Le soleil commence à décliner. Notre sort est en train de se jouer. Va-t-on nous fusiller contre ce mur ? Fatigués, abrutis par la faim et le manque de sommeil, nous nous regardons. C’est peut-être la fin… Voilà, on a joué et on a perdu. Inutile de pleurnicher. On connaissait les risques, non ? L’attente se prolonge. Un sous-officier emmène Audibert. Au bout d’un quart d’heure, il revient. Lavoipierre part à son tour, puis Sichel, puis Léon. Mon tour arrive. Je comparais devant un capitaine.
– Nom, prénom, unité…
Il a l’air de tout savoir sur la compagnie et m’interroge sur les conditions de mon départ de France et de mon engagement dans les FFL. L’interrogatoire est bref. L’officier n’a jamais manifesté de hargne particulière. Il a paru surpris de ma jeunesse ; j’ai 19 ans. Encadré par deux tirailleurs, je suis conduit à l’intérieur de la forteresse. Une lourde porte s’ouvre en grinçant. Mes camarades sont déjà dans le cul-de-basse-fosse. La seule lumière vient d’une petite ouverture à plus de 3 mètres de haut, fermée par des barreaux. Inutile de commenter la situation. Nous sommes prisonniers et dans un mauvais cas. Nous ne connaissons pas les dispositions de l’article 70 du Code pénal. Pourtant, nous en savons assez : pris les armes à la main, contre l’Armée française, nous sommes passibles du peloton d’exécution. On verra bien… Fatigués, abrutis par le manque de sommeil, étourdis par les événements des dernières vingt-quatre heures, nous nous endormons sur le bat-flanc. L’insouciance de la jeunesse vient à notre secours. Nous ne faisons pas de mauvais rêves.

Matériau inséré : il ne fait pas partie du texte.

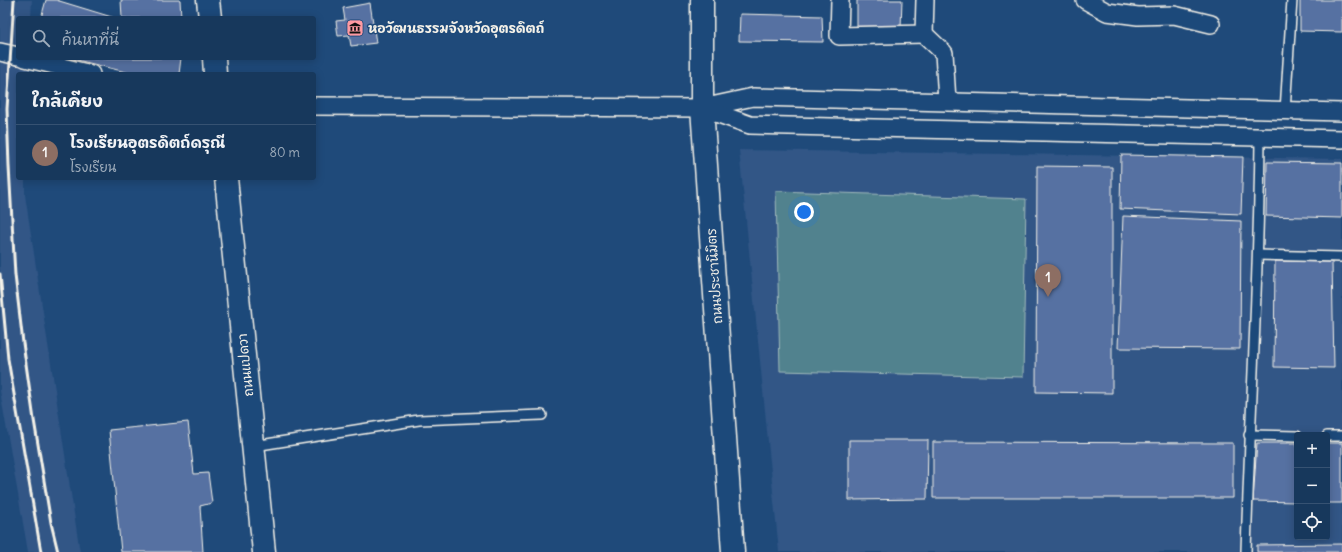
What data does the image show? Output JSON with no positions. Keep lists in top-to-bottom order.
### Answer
{
  "streets": {
    "main road": ["ถนนประชานิมิตร", "ถนนแปดวา"]
  },
  "places": {
    "museum": ["หอวัฒนธรรมจังหวัดอุตรดิตถ์"]
  },
  "page": {
    "search": "ค้นหาที่นี่",
    "heading": "ใกล้เคียง",
    "list": [
      {
        "mark": "1",
        "name": "โรงเรียนอุตรดิตถ์ดรุณี",
        "note": "โรงเรียน",
        "value": "80 m"
      }
    ],
    "pins": "1",
    "map_buttons": ["+", "−"]
  }
}
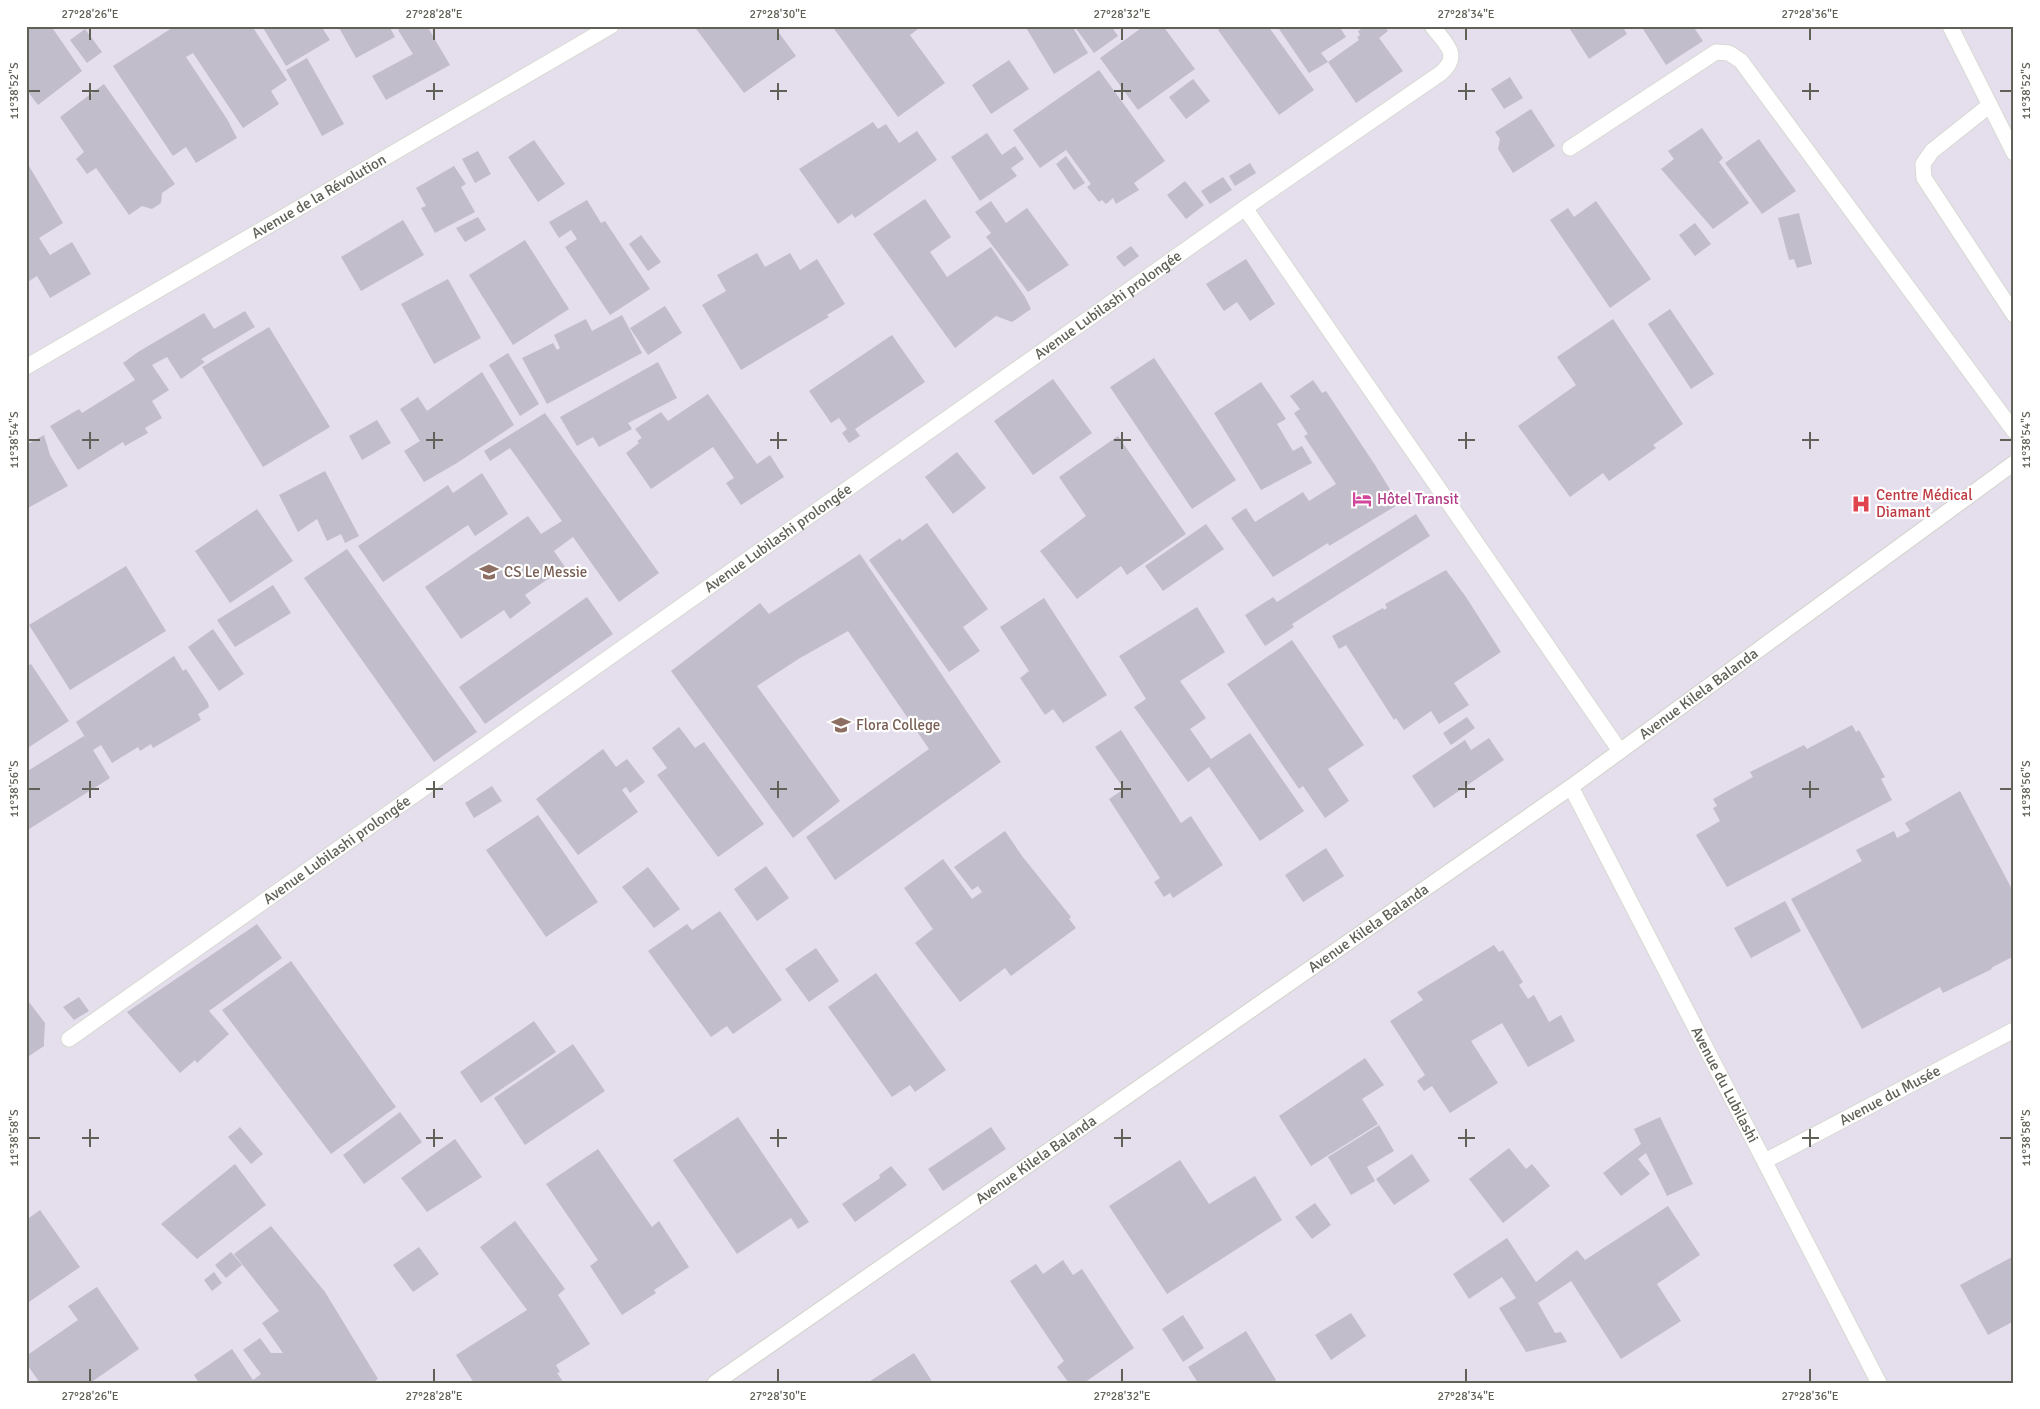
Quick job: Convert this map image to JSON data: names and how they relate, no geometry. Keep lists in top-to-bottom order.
{
  "streets": {
    "street": [
      "Avenue de la Révolution",
      "Avenue Lubilashi prolongée",
      "Avenue Kilela Balanda",
      "Avenue du Lubilashi",
      "Avenue du Musée"
    ]
  },
  "crossings": [
    ["Avenue Kilela Balanda", "Avenue du Lubilashi"],
    ["Avenue du Lubilashi", "Avenue du Musée"]
  ],
  "places": {
    "hotel": ["Hôtel Transit"],
    "hospital": ["Centre Médical Diamant"],
    "school or university": ["CS Le Messie", "Flora College"]
  },
  "coordinates": [
    "27°28'26\"E",
    "27°28'28\"E",
    "27°28'30\"E",
    "27°28'32\"E",
    "27°28'34\"E",
    "27°28'36\"E",
    "11°38'52\"S",
    "11°38'54\"S",
    "11°38'56\"S",
    "11°38'58\"S"
  ]
}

6 heures le lendemain matin, le clairon nous réveille. Une clé tourne dans l’énorme serrure. C’est le café, avec un morceau de pain pour chacun. Allons, nous ne mourrons pas le ventre vide.
La porte s’ouvre de nouveau. Un grand escogriffe de sergent nous interpelle :
– « Est-ce qu’il y a des Bretons parmi vous ?

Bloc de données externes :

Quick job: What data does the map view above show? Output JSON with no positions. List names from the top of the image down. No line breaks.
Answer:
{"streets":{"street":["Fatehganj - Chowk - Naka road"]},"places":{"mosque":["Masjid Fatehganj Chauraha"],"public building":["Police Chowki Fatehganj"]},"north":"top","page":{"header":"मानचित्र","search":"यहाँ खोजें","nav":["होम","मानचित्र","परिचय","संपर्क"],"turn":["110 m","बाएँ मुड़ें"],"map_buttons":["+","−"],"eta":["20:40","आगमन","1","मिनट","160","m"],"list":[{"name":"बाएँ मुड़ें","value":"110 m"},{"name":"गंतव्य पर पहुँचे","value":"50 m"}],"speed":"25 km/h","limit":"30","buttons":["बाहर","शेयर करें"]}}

Léon et moi annonçons la couleur, lui Douarnenez, moi l’île de Batz.
Le sous-officier nous traite de tous les noms. À l’entendre, nous avons déshonoré la race. Puis il se calme. Nous lui expliquons que nous sommes des centaines, des milliers – là on exagère un peu – de Bretons dans les Forces Françaises Libres. Pour nous avoir posé la question, il devrait s’en douter. Quand il referme la porte, il a l’air tout songeur…
Vers le milieu de la matinée, la lourde porte s’ouvre encore une fois. Le sous-officier breton nous fait lever, aligner et nous attache les uns aux autres à la même chaîne. Un convoi automobile est prêt à partir. Il semble que les vichystes s’apprêtent à évacuer Soueida. Nous embarquons dans la même camionnette, deux tirailleurs, mousqueton au poing, assurant notre garde. Direction le nord, autant qu’on puisse en juger.

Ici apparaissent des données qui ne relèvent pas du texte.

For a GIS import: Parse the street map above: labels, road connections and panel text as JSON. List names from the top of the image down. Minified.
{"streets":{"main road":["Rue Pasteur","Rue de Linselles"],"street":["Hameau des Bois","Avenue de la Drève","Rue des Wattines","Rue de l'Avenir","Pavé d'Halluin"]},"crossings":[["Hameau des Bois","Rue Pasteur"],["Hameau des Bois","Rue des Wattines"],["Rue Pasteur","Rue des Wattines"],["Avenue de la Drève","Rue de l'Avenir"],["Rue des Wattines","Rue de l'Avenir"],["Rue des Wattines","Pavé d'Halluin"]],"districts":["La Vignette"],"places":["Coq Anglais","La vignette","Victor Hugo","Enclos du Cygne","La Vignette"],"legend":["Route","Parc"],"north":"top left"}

La piste est dure et surtout poussiéreuse. Nous avalons la poussière qui entre par l’arrière. Une heure après notre départ, des salves de mitrailleuse éclatent à 500 mètres sur la gauche. Les balles sifflent autour de nous ; nos tirailleurs d’escorte sautent du véhicule et se couchent dans le fossé. Ils se sont mis à l’abri mais gardent leurs mousquetons braqués sur nous. Deux balles traversent la bâche, sans toucher personne. Nous aussi, nous nous couchons sur le plancher. Bientôt la fusillade cesse, et nous redémarrons pour arriver dans une petite gare ou plutôt une halte, en plein désert. Un train réduit à deux wagons nous attend. On nous fait monter dans un wagon pour voyageurs, sans compartiments. Des banquettes dans un seul volume d’une dizaine de mètres de long. Les soldats vichystes occupent les banquettes, nous sommes allongés ou assis à même le sol. Les uns dorment, d’autres s’agitent et essaient de trouver la meilleure position, compte tenu de la chaîne qui nous relie les uns aux autres.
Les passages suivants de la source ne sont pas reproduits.